Work Ability at Older Ages and the Social Insurance Safety Net in the Years Prior to Retirement
A patchwork of public programs – primarily Social Security Disability Insurance (DI), workers’ compensation, Supplemental Security Income (SSI), and veterans’ benefits – provides income supports to people unable to work. Yet, questions persist about the effectiveness of these programs. This report examines the economic consequences of disability for a sample of Americans observed from age 51 to 64. The results underscore the precarious financial state for most people approaching traditional retirement age with disabilities. Disability rates roughly double from age 55 to 64. Fewer than half who meet our disability criteria ever receive disability benefits in their fifties or early sixties.

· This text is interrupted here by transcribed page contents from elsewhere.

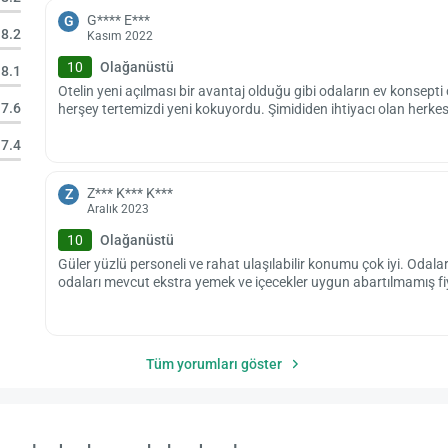
G**** E***
G
8.2
Kasım 2022
10
Olağanüstü
8.1
Otelin yeni açılması bir avantaj olduğu gibi odaların ev konsepti
7.6
herşey tertemizdi yeni kokuyordu. Şimididen ihtiyacı olan herke
7.4
Z*** K*** K***
Z
Aralık 2023
10
Olağanüstü
Güler yüzlü personeli ve rahat ulaşılabilir konumu çok iyi. Odala
odaları mevcut ekstra yemek ve içecekler uygun abartılmamış fiy
Tüm yorumları göster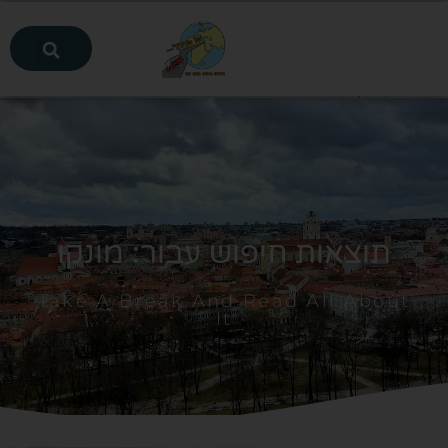
תוצאות חיפוש עבור: מונקו
Take A Break And Read All About
It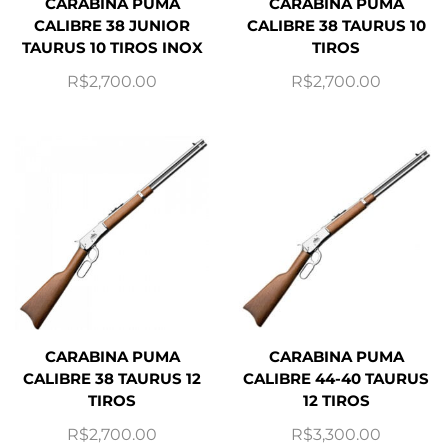
CARABINA PUMA
CARABINA PUMA
CALIBRE 38 JUNIOR
CALIBRE 38 TAURUS 10
TAURUS 10 TIROS INOX
TIROS
R$
2,700.00
R$
2,700.00
CARABINA PUMA
CARABINA PUMA
CALIBRE 38 TAURUS 12
CALIBRE 44-40 TAURUS
TIROS
12 TIROS
R$
2,700.00
R$
3,300.00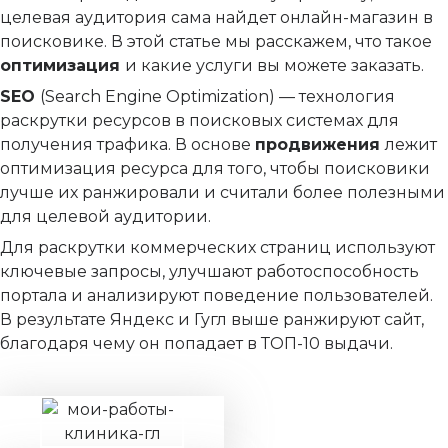
целевая аудитория сама найдет онлайн-магазин в
поисковике. В этой статье мы расскажем, что такое
оптимизация
и какие услуги вы можете заказать.
SEO
(Search Engine Optimization) — технология
раскрутки ресурсов в поисковых системах для
получения трафика. В основе
продвижения
лежит
оптимизация ресурса для того, чтобы поисковики
лучше их ранжировали и считали более полезными
для целевой аудитории.
Для раскрутки коммерческих страниц используют
ключевые запросы, улучшают работоспособность
портала и анализируют поведение пользователей.
В результате Яндекс и Гугл выше ранжируют сайт,
благодаря чему он попадает в ТОП-10 выдачи.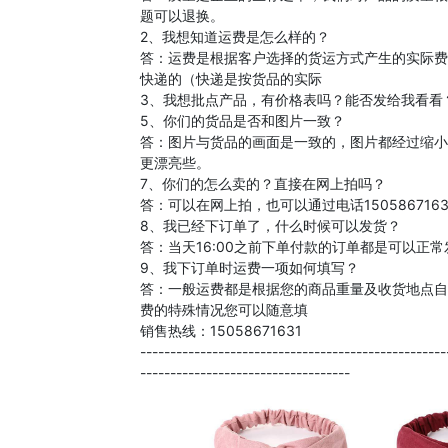
题可以退换。
2、我想知道运费是怎么样的？
答：运费是根据客户选择的货运方式产生的实际费
快递的（快递是按货品的实际
3、我想批点产品，有价格表吗？能否发给我看看
5、你们的货品是否和图片一致？
答：图片与货品的画面是一致的，图片都经过缩小
更漂亮些。
7、你们的怎么卖的？直接在网上拍吗？
答：可以在网上拍，也可以通过电话15058671631
8、我已经下订单了，什么时候可以发货？
答：当天16:00之前下单付款的订单都是可以正
9、我下订单时运费一项如何填写？
答：一般运费都是根据您的商品重量及收货地点自
费的特殊情况您可以随意填
销售热线：15058671631
---------------------------------------------------
-----------------------------------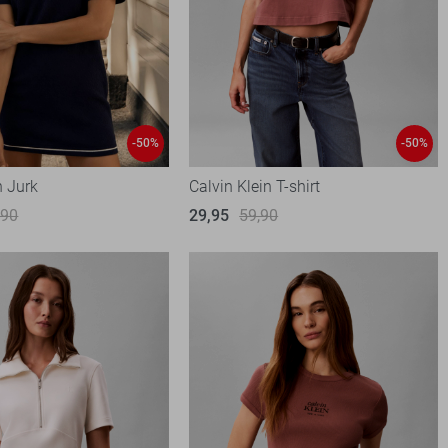
-50%
-50%
n Jurk
Calvin Klein T-shirt
,90
29,95
59,90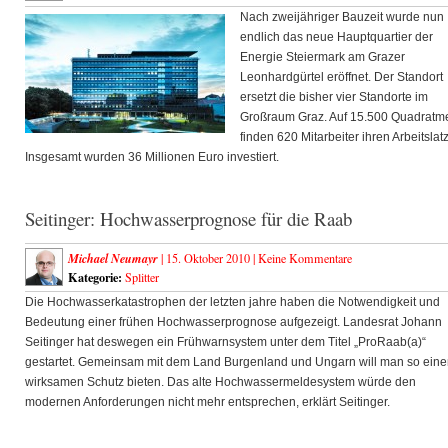
Nach zweijähriger Bauzeit wurde nun
endlich das neue Hauptquartier der
Energie Steiermark am Grazer
Leonhardgürtel eröffnet. Der Standort
ersetzt die bisher vier Standorte im
Großraum Graz. Auf 15.500 Quadratm
finden 620 Mitarbeiter ihren Arbeitslatz
Insgesamt wurden 36 Millionen Euro investiert.
Seitinger: Hochwasserprognose für die Raab
Michael Neumayr
| 15. Oktober 2010 |
Keine Kommentare
Kategorie:
Splitter
Die Hochwasserkatastrophen der letzten jahre haben die Notwendigkeit und
Bedeutung einer frühen Hochwasserprognose aufgezeigt. Landesrat Johann
Seitinger hat deswegen ein Frühwarnsystem unter dem Titel „ProRaab(a)“
gestartet. Gemeinsam mit dem Land Burgenland und Ungarn will man so ein
wirksamen Schutz bieten. Das alte Hochwassermeldesystem würde den
modernen Anforderungen nicht mehr entsprechen, erklärt Seitinger.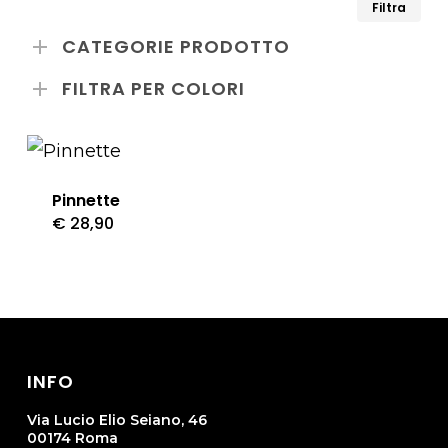
Pr
Pr
Filtra
Mi
Ma
CATEGORIE PRODOTTO
FILTRA PER COLORI
Pinnette
€
28,90
Questo
prodotto
ha
più
varianti.
INFO
Le
opzioni
Via Lucio Elio Seiano, 46
00174 Roma
possono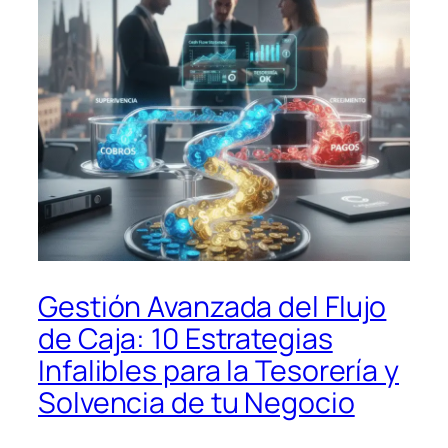
Gestión Avanzada del Flujo
de Caja: 10 Estrategias
Infalibles para la Tesorería y
Solvencia de tu Negocio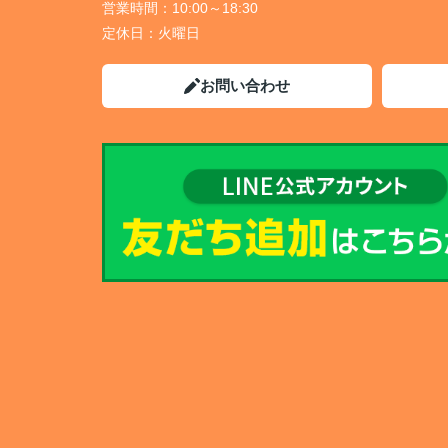
営業時間：
10:00～18:30
定休日：
火曜日
お問い合わせ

Benefit receipt rates are much higher among those with the most severe disabilities, suggesting that benefits are targeted to those least able to work. However, even when models control for disability severity, women are less likely than men to receive benefits. Those with cancer and heart problem diagnoses are more likely to receive DI, suggesting that DI favors workers with certain medical diagnoses. Poverty rates for people who collect disability benefits in their fifties and early sixties more than triple following benefit receipt.

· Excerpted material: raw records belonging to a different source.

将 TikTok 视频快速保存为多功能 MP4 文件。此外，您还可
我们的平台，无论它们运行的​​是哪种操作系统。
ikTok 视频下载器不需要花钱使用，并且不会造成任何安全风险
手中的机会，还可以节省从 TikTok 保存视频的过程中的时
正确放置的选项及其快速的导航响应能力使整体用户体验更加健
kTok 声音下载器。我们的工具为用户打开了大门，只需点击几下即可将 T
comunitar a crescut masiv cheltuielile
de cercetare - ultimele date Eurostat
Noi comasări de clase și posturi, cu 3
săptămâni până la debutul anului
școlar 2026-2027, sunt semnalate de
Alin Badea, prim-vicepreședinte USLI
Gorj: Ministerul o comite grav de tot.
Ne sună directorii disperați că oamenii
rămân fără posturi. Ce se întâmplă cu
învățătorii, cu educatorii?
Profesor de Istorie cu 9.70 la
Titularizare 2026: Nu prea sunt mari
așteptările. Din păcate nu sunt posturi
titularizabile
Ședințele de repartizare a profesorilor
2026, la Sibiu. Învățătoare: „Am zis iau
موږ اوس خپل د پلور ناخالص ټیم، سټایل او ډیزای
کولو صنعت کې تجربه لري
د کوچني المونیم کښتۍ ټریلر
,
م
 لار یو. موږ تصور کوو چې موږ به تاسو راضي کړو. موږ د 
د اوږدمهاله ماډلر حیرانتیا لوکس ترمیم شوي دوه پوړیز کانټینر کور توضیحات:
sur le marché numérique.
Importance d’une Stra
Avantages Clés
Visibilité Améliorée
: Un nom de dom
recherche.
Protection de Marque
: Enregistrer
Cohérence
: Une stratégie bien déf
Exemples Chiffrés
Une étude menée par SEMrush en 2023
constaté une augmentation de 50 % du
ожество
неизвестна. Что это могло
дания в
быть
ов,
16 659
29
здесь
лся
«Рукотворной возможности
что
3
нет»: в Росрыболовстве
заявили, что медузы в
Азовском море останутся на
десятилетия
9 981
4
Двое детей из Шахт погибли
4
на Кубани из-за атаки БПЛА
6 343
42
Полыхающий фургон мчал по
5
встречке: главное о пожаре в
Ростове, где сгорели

Policymakers might better target benefits to those with work limitations by better integrating functional ability into the DI award decision. DI’s eligibility criteria, which rely on lists of specific medical conditions, may make it difficult for disabled people who lack certain serious diagnoses to obtain benefits. Raising SSI benefit levels and the asset limit for program eligibility would also improve economic well-being for people with disabilities.